▶ Activity:
Can you print every line of text in the listing below unchanged, leaving the pictures out of your answer?

▶ Page images and their extracted text:
━━━━━━

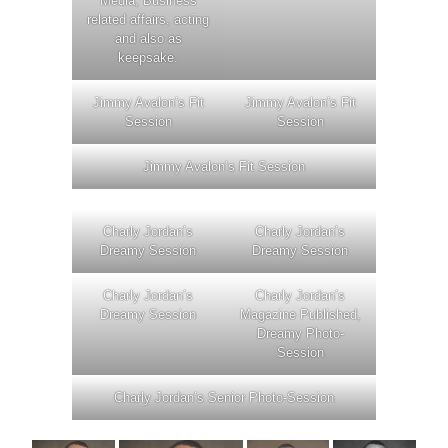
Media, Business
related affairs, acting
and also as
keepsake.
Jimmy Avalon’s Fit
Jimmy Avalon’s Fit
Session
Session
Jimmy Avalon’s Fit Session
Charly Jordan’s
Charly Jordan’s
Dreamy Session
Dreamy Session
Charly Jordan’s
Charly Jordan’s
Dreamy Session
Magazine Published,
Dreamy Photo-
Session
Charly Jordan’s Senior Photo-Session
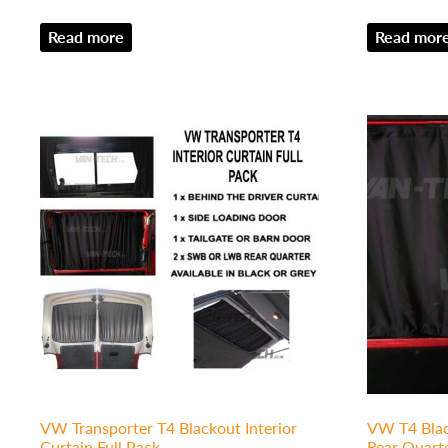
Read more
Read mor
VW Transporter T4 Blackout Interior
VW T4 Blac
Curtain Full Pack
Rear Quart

━━━━━━

▶ Exercise answer:
Media, Business
related affairs, acting
and also as
keepsake.
Jimmy Avalon’s Fit
Jimmy Avalon’s Fit
Session
Session
Jimmy Avalon’s Fit Session
Charly Jordan’s
Charly Jordan’s
Dreamy Session
Dreamy Session
Charly Jordan’s
Charly Jordan’s
Dreamy Session
Magazine Published,
Dreamy Photo-
Session
Charly Jordan’s Senior Photo-Session
Read more
Read mor
VW Transporter T4 Blackout Interior
VW T4 Blac
Curtain Full Pack
Rear Quart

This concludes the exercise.